Studies have shown that people with diabetes are about 10 times more likely to undergo a lower extremity amputation (LEA) than those without the disease. About 90% of diabetics who undergo an LEA have a pre-existing foot ulcer. Researchers have made many discoveries about how wounds heal, but these innovations have not led to the development of many new products for treating diabetic foot ulcers. “Many existing therapies are difficult to use, and the overall rate of healing after care hasn’t changed substantially,” says David J. Margolis, MD, PhD.
Previous studies have shown that there are regional variations in the rate of LEA among people with diabetes. A 2011 study found a nearly four-fold variation within the United States, but the reasons for this are unclear. To explore the issue further, Dr. Margolis and colleagues examined whether behaviors relating to diabetic foot ulcer treatment could explain geographic variations in the prevalence of LEA. Published in Diabetes Care, the study merged data from the U.S. Census, Medicare Part A and B, and the Behavioral Risk Factor Surveillance System (BRFSS). The BRFSS monitors the state-level prevalence of behavioral risks in adults with diseases. According to the study, LEA varied in the U.S., and regions with higher rates of LEA tended to be clustered together. The mean and median incidence of LEA was 4.5 per 1,000 persons with diabetes, but varied from 2.4 to 7.9 LEA per 1,000 persons by health referral region. “Areas where BRFSS participants noted more diabetes-based education reported lower rates of LEA,” Dr. Margolis says. “Interestingly, areas that had higher rates of LEA had lower rates of colon cancer screening.” He adds that some of this variation may be explained by health behaviors from people living in certain regions of the U.S.
A Health Literacy Issue
Dr. Margolis says that low health literacy may partially explain findings from the study. He reported that other studies have shown that few patients understood why their prior treatment had failed, and about half had problems following their healthcare provider’s amputation prevention recommendations. “In addition,” he says, “many were surprised that LEA was associated with other diabetes-related comorbidities.” The findings highlight the need for future research to formally evaluate health literacy with respect to caring for diabetic foot ulcers. This is especially true for when treatment is initiated, says Dr. Margolis. “It’s possible that we can prevent LEAs with better patient education on and communication about the need for proper foot care and the importance of getting treatment.”
Margolis DJ, Hoffstad O, Weibe DJ. Lower-extremity amputation risk is associated with variation in behavioral risk factor surveillance system responses. Diabetes Care. 2014 May 30 [Epub ahead of print]. Available at: http://care.diabetesjournals.org/content/early/2014/05/21/dc14-0788.abstract.

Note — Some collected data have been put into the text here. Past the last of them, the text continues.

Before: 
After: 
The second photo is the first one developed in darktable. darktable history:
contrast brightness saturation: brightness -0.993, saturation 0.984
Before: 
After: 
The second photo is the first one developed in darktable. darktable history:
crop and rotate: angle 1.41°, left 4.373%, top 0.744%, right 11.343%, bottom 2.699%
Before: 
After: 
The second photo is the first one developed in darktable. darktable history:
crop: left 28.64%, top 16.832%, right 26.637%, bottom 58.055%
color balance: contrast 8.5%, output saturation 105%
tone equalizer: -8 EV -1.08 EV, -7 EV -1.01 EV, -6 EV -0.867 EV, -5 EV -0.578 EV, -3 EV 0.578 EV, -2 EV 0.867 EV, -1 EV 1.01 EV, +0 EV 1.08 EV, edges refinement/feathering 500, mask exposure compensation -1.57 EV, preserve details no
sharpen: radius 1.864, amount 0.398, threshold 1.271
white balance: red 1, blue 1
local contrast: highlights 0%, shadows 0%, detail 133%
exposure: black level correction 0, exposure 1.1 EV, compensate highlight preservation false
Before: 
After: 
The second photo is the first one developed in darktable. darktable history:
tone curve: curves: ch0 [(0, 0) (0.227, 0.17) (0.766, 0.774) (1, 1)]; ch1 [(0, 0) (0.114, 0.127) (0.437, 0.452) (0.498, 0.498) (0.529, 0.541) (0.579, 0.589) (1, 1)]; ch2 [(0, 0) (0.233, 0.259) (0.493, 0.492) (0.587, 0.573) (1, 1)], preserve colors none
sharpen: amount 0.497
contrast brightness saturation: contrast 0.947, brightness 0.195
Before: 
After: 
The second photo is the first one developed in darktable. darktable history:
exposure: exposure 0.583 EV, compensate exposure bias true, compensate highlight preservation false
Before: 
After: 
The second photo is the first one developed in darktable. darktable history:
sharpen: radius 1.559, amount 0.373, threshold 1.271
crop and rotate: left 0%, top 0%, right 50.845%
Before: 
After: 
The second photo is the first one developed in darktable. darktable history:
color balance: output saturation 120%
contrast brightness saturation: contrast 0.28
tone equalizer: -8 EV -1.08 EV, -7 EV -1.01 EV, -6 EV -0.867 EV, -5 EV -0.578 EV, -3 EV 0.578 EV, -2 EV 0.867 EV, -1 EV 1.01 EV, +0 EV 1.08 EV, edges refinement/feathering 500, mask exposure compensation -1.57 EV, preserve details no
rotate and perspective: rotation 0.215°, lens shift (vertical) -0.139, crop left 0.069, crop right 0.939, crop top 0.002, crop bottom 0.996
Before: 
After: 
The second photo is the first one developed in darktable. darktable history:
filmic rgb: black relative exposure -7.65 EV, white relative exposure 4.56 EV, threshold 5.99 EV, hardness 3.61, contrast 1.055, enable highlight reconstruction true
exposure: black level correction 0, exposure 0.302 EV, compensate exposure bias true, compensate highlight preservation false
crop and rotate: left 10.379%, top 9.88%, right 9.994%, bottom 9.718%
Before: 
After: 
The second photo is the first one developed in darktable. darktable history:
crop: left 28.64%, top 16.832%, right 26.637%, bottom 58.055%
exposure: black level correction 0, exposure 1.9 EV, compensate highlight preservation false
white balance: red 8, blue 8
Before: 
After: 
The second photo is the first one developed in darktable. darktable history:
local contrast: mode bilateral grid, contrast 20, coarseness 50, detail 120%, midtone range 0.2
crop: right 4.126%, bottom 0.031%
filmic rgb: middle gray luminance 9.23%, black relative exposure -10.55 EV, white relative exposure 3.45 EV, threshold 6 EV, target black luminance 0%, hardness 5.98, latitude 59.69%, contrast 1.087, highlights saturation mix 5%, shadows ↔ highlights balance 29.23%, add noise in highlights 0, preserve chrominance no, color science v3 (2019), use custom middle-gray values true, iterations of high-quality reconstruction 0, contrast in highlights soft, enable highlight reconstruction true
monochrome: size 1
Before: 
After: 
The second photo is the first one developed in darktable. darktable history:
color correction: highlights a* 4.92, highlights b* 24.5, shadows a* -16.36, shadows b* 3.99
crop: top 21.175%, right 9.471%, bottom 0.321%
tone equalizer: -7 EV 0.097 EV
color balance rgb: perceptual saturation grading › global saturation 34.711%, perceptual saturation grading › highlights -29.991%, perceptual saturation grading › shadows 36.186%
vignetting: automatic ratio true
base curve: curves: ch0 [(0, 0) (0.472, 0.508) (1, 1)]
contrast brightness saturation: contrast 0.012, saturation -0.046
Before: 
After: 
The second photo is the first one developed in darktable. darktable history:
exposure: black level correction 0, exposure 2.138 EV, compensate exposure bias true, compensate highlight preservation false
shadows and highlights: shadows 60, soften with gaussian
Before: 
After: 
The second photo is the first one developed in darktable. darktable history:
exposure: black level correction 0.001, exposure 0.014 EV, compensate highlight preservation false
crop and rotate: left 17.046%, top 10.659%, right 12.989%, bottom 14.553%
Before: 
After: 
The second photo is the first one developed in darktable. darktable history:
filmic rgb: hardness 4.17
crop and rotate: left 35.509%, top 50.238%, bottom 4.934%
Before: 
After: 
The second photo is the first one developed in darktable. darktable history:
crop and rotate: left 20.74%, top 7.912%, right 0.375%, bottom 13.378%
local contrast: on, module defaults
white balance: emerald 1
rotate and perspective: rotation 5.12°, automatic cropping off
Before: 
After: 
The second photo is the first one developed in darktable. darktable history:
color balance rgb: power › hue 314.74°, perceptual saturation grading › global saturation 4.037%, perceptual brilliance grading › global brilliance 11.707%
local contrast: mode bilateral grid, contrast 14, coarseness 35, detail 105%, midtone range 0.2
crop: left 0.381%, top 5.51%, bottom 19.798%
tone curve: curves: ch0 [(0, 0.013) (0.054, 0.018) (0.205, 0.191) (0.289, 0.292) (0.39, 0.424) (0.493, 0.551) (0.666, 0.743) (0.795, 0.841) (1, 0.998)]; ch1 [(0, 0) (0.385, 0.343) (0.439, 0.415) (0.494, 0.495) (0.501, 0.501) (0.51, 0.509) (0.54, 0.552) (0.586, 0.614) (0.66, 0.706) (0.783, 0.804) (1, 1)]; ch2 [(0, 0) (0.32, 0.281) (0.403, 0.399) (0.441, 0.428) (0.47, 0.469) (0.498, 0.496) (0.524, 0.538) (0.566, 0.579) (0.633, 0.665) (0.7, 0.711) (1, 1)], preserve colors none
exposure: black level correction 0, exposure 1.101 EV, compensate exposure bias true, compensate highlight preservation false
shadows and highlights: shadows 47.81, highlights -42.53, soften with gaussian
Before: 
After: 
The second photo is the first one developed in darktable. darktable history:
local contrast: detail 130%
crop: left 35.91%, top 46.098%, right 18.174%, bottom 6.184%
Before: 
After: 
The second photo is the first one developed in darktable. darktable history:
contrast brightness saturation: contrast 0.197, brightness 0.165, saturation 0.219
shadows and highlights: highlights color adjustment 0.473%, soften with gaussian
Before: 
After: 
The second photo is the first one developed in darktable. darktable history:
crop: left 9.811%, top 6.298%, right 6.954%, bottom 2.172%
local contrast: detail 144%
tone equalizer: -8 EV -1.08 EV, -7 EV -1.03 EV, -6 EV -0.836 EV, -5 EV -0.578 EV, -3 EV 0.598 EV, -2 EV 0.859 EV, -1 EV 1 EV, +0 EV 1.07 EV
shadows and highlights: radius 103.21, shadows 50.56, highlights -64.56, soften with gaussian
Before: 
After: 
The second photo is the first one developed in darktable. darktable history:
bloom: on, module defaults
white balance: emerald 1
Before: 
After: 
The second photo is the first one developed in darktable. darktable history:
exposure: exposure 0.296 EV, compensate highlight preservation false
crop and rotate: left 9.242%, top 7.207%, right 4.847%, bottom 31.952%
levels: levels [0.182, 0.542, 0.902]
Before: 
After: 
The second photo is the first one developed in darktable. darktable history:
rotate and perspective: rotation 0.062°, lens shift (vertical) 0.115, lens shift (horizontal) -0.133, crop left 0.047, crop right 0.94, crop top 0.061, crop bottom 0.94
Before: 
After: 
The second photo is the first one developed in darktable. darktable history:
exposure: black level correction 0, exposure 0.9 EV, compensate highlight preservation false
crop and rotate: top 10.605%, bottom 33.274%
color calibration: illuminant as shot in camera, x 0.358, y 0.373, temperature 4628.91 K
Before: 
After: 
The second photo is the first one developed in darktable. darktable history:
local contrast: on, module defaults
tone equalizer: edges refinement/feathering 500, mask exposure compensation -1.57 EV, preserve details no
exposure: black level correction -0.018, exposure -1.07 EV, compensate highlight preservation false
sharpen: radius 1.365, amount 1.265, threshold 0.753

Margolis DJ, Hoffstad O, Nafash J, et al. Location, location, location: geographic clustering of lower-extremity amputation among Medicare beneficiaries with diabetes. Diabetes Care. 2011 Sep 20 [Epub ahead of print]. Available at: http://care.diabetesjournals.org/content/early/2011/09/19/dc11-0807.abstract.
Margolis DJ, Jeffcoate WJ. Epidemiology of foot ulceration and amputation: can global variation be explained? Med Clin North Am. 2013;97:791-805.
Armstrong DG, Kanda VA, Lavery LA, Marston W, Mills JL Sr, Boulton AJ. Mind the gap: disparity between research funding and costs of care for diabetic foot ulcers. Diabetes Care. 2013;36:1815-1817.
Feinglass J, Shively VP, Martin GJ, et al. How “preventable” are lower extremity amputations? A qualitative study of patient perceptions of precipitating factors. Disabil Rehabil. 2012;34:2158-2165.
Rothman RL, DeWalt DA, Malone R, et al. Influence of patient literacy on the effectiveness of a primary care-based diabetes disease management program. JAMA. 2004;292:1711-1716.